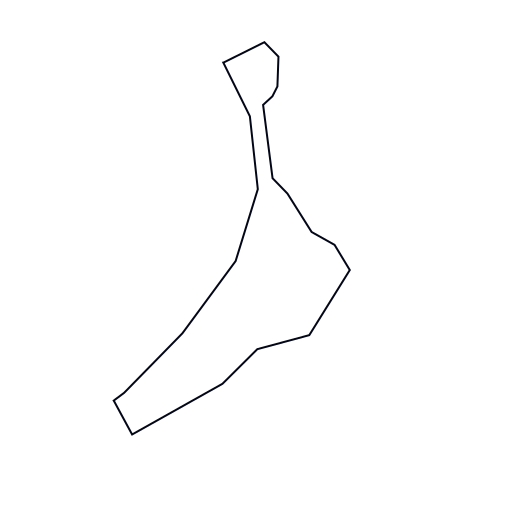 map outline of Podčetrtek (Albers equal-area conic projection), rotated 197°
{"feature_id": "SVN-213", "entity_name": "Podčetrtek", "entity_type": "Municipality", "adm_level": 1, "iso_a3": "SVN", "parent_name": "Slovenia", "parent_adm1": "", "projection": "albers", "projection_center": [15.593, 46.135], "detail": "fine", "context": "isolated", "style": "outline", "palette": "ink", "viewbox_px": 512, "rotation_deg": 197, "n_neighbors": 0, "source": "natural_earth", "source_scale": "10m", "svg_char_len": 449}
<svg xmlns="http://www.w3.org/2000/svg" viewBox="0 0 512 512"><g transform="rotate(197 256 256)"><path d="M349.8,76.1L342.1,86.6L303.8,160.5L274.0,245.2L273.8,320.4L302.7,387.8L343.8,431.4L343.6,431.5L310.5,462.9L292.8,453.2L285.1,424.4L287.0,413.5L293.4,402.6L262.9,335.2L244.2,324.9L209.8,295.2L184.1,289.6L162.2,270.0L181.9,195.9L227.5,167.3L250.7,124.0L322.3,49.1L348.8,75.2L349.8,76.1Z" fill="none" stroke="#020617" stroke-width="2"/></g></svg>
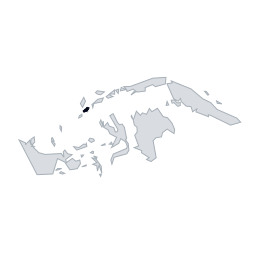 Alor, Nusa Tenggara Timur, Indonesia shown in context, rotated 152°
{"feature_id": "22746128B1117135414899", "entity_name": "Alor", "entity_type": "district", "adm_level": 2, "iso_a3": "IDN", "parent_name": "Indonesia", "parent_adm1": "Nusa Tenggara Timur", "projection": "equal_earth", "projection_center": [124.34, -8.333], "detail": "fine", "context": "in_parent", "style": "filled", "palette": "ink", "viewbox_px": 256, "rotation_deg": 152, "n_neighbors": 0, "source": "geoboundaries", "source_scale": "gbopen_adm2", "svg_char_len": 5581}
<svg xmlns="http://www.w3.org/2000/svg" viewBox="0 0 256 256"><g transform="rotate(152 128 128)"><path d="M90.0,101.5L93.9,108.6L99.7,107.7L102.7,104.4L107.8,106.3L111.8,105.0L117.1,88.5L123.4,87.6L126.5,91.5L123.2,91.9L127.7,99.8L126.5,101.6L131.8,107.8L127.0,107.1L125.5,118.4L121.8,120.1L119.7,124.5L121.0,127.6L119.6,132.6L112.7,138.9L111.1,133.3L108.2,134.6L105.2,131.4L100.0,135.2L99.2,131.2L92.8,131.6L91.6,121.5L88.3,118.6L86.9,111.6L87.5,104.8L90.0,101.5ZM25.8,80.2L36.1,82.4L49.3,100.6L50.9,102.0L51.6,100.2L60.4,110.3L58.3,112.5L63.3,112.0L62.3,117.2L66.4,120.0L68.6,126.4L67.7,129.4L71.1,128.1L74.0,132.5L72.8,148.8L67.8,147.0L67.7,149.3L54.0,132.9L48.3,118.8L43.1,111.6L40.6,102.5L27.3,85.7L25.8,80.2ZM230.2,129.5L229.8,168.6L225.5,163.1L226.1,161.5L220.6,163.3L221.5,159.4L220.0,157.4L220.5,157.1L221.4,157.3L221.9,157.1L219.4,155.5L220.6,155.1L218.3,148.0L213.6,143.6L198.9,136.8L198.3,132.2L196.3,137.3L194.1,138.2L193.4,133.6L189.9,130.6L197.7,129.6L198.7,126.4L191.4,127.3L189.7,123.2L185.6,122.4L186.7,118.9L191.8,115.9L198.9,118.3L199.9,127.7L204.6,134.1L216.0,122.7L230.2,129.5ZM158.2,107.8L153.2,111.9L139.0,110.6L137.2,112.1L136.7,117.1L139.4,122.0L143.4,118.8L151.7,118.5L142.4,125.1L146.6,131.3L146.5,135.6L149.2,140.2L143.5,142.4L143.6,138.4L140.4,135.0L141.1,130.4L139.3,129.8L137.6,131.5L138.3,147.4L134.4,147.6L134.7,138.1L134.0,134.9L131.3,134.2L130.9,130.2L134.2,119.2L135.7,119.0L135.1,114.3L137.6,107.9L141.2,105.8L154.0,108.6L159.2,103.6L158.2,107.8ZM74.3,149.4L84.4,151.6L85.9,154.7L93.8,155.6L95.5,152.5L103.2,155.5L105.3,159.9L111.6,160.7L111.5,164.3L112.4,166.5L106.4,163.6L82.6,160.3L70.7,154.9L74.3,149.4ZM171.0,108.7L175.2,104.3L173.3,109.3L176.2,112.5L171.7,112.0L174.1,119.1L170.8,115.2L169.6,106.9L172.3,100.5L171.0,108.7ZM173.0,131.0L183.6,132.6L184.7,137.0L180.4,133.8L174.5,134.6L172.7,132.8L171.7,134.8L173.0,131.0ZM148.9,165.6L141.1,167.5L135.6,166.1L139.2,163.4L146.8,165.7L149.5,162.5L148.9,165.6ZM126.5,162.8L131.7,163.7L132.6,165.9L122.2,167.9L123.8,164.1L127.4,166.3L128.6,165.5L126.5,162.8ZM158.4,167.6L158.6,171.9L152.7,175.8L153.0,171.6L158.4,167.6ZM73.9,123.8L75.4,128.6L77.4,129.3L76.8,132.3L73.8,130.8L72.8,126.9L69.9,126.1L71.3,123.3L73.9,123.8ZM219.0,163.6L215.0,164.2L217.0,159.3L220.1,158.3L221.1,160.1L219.0,163.6ZM136.6,170.2L139.0,172.2L140.1,174.5L137.7,175.3L131.9,171.0L136.6,170.2ZM167.1,132.4L168.7,135.7L166.3,136.8L163.5,134.4L163.6,132.5L167.1,132.4ZM111.8,162.9L117.3,164.4L114.9,167.0L111.8,162.9ZM120.4,163.1L121.3,167.2L118.0,166.6L120.4,163.1ZM83.7,130.0L81.0,133.1L81.2,129.2L83.7,130.0ZM201.5,146.5L202.1,151.7L200.9,151.9L199.8,148.1L201.5,146.5ZM110.0,155.7L105.8,157.3L104.0,156.3L110.0,155.7ZM150.6,141.2L150.6,145.9L148.2,147.9L149.1,141.6L150.6,141.2ZM33.8,105.2L37.6,107.9L37.1,110.4L33.8,105.2ZM43.2,124.5L41.7,123.5L41.0,119.6L42.1,119.5L43.2,124.5ZM186.9,161.9L186.1,160.0L188.4,156.6L188.2,159.7L186.9,161.9ZM182.7,114.2L187.1,115.5L182.2,115.0L182.7,114.2ZM156.1,123.8L160.1,125.1L155.7,125.0L156.1,123.8ZM148.7,143.5L146.6,145.8L148.5,141.6L148.7,143.5ZM205.2,117.7L207.5,118.1L209.6,120.4L207.6,120.9L205.2,117.7ZM166.8,159.9L165.3,161.6L162.3,161.8L163.1,159.9L166.8,159.9ZM201.3,152.6L200.3,155.0L199.3,154.9L199.4,151.1L201.3,152.6ZM172.8,123.8L170.2,124.2L169.5,123.4L170.6,121.8L172.8,123.8ZM205.6,123.4L208.9,123.7L211.9,124.6L209.0,125.2L205.6,123.4ZM149.4,120.9L152.1,122.5L149.3,123.3L149.4,120.9ZM174.9,100.4L173.1,99.9L174.9,98.1L174.9,100.4ZM156.0,164.4L159.0,163.0L159.3,163.9L156.0,164.4ZM182.7,124.0L182.2,126.1L179.9,125.0L181.1,124.4L182.7,124.0ZM119.9,136.4L118.8,137.9L119.7,133.4L119.9,136.4ZM170.2,115.7L171.6,118.6L171.1,119.1L169.0,116.8L170.2,115.7Z" fill="#d9dde1" stroke="#a8b0b8" stroke-width="1"/><path d="M156.9,162.7L156.7,162.6L156.4,162.7L156.3,162.8L156.2,162.9L156.1,163.1L156.0,163.3L156.1,163.6L156.3,163.5L156.3,163.4L156.5,163.3L156.5,163.2L156.5,163.3L156.6,163.2L156.7,163.3L156.7,163.2L156.8,163.2L156.7,163.3L156.5,163.5L156.5,163.4L156.4,163.4L156.3,163.5L156.2,163.6L156.1,163.8L156.0,164.0L155.9,164.1L155.8,164.3L155.8,164.5L156.0,164.5L156.3,164.6L156.5,164.4L156.6,164.5L156.8,164.5L157.0,164.5L157.0,164.4L157.3,164.3L157.3,164.2L157.3,164.3L157.5,164.3L157.8,164.3L158.0,164.2L158.3,164.1L158.5,164.0L158.8,164.0L159.0,164.0L159.3,163.9L159.3,163.7L159.4,163.4L159.3,163.2L159.2,163.1L159.2,162.9L158.9,162.8L158.7,162.9L158.4,162.8L158.2,162.9L157.9,162.9L157.7,162.8L157.4,162.9L157.2,162.9L157.0,163.0L156.9,163.1L156.9,162.8L157.0,162.7L156.9,162.6L156.9,162.7ZM155.6,163.9L155.7,163.7L155.6,163.4L155.7,163.2L155.4,163.1L155.3,163.3L155.2,163.4L155.2,163.5L155.0,163.8L154.9,163.8L154.9,164.0L154.7,164.1L154.8,164.1L154.7,164.2L154.7,163.9L154.6,163.7L154.4,163.8L154.2,163.9L154.1,164.0L154.0,164.3L154.0,164.5L153.9,164.5L154.0,164.6L154.2,164.4L154.3,164.4L154.4,164.5L154.5,164.6L154.4,164.6L154.5,164.6L154.5,164.8L154.5,165.0L154.8,165.2L155.0,165.0L155.0,164.9L155.2,164.7L155.2,164.4L155.3,164.3L155.3,164.2L155.5,164.0L155.5,163.9L155.6,163.9ZM155.9,163.6L155.7,163.6L155.7,163.8L155.9,163.9L156.0,163.7L155.9,163.6L155.9,163.6ZM154.1,164.0L153.9,164.1L154.0,164.2L154.1,164.0ZM153.6,164.4L153.5,164.1L153.4,164.1L153.4,164.3L153.5,164.4L153.6,164.4ZM156.0,163.2L155.9,163.1L155.9,163.3L156.0,163.2ZM155.6,164.7L155.5,164.8L155.6,164.7ZM154.6,163.4L154.7,163.2L154.6,163.3L154.6,163.4ZM154.4,163.3L154.5,163.2L154.4,163.2L154.4,163.3L154.4,163.3ZM156.0,163.0L156.0,162.9L155.9,162.9L155.9,163.0L156.0,163.0ZM153.8,164.5L153.7,164.5L153.8,164.5L153.8,164.5Z" fill="#0f172a" stroke="#020617" stroke-width="1.5"/></g></svg>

------------------------------

To be done: Rewrite the listing from its first line through the line that contains "Alor, Nusa Tenggara", changing "Municipality" to "Commune" and keeping everything else the same. Don't include the pictures in your answer.

Complete answer:
 map outline of Podčetrtek (Albers equal-area conic projection), rotated 197°
{"feature_id": "SVN-213", "entity_name": "Podčetrtek", "entity_type": "Commune", "adm_level": 1, "iso_a3": "SVN", "parent_name": "Slovenia", "parent_adm1": "", "projection": "albers", "projection_center": [15.593, 46.135], "detail": "fine", "context": "isolated", "style": "outline", "palette": "ink", "viewbox_px": 512, "rotation_deg": 197, "n_neighbors": 0, "source": "natural_earth", "source_scale": "10m", "svg_char_len": 449}
<svg xmlns="http://www.w3.org/2000/svg" viewBox="0 0 512 512"><g transform="rotate(197 256 256)"><path d="M349.8,76.1L342.1,86.6L303.8,160.5L274.0,245.2L273.8,320.4L302.7,387.8L343.8,431.4L343.6,431.5L310.5,462.9L292.8,453.2L285.1,424.4L287.0,413.5L293.4,402.6L262.9,335.2L244.2,324.9L209.8,295.2L184.1,289.6L162.2,270.0L181.9,195.9L227.5,167.3L250.7,124.0L322.3,49.1L348.8,75.2L349.8,76.1Z" fill="none" stroke="#020617" stroke-width="2"/></g></svg>
 Alor, Nusa Tenggara Timur, Indonesia shown in context, rotated 152°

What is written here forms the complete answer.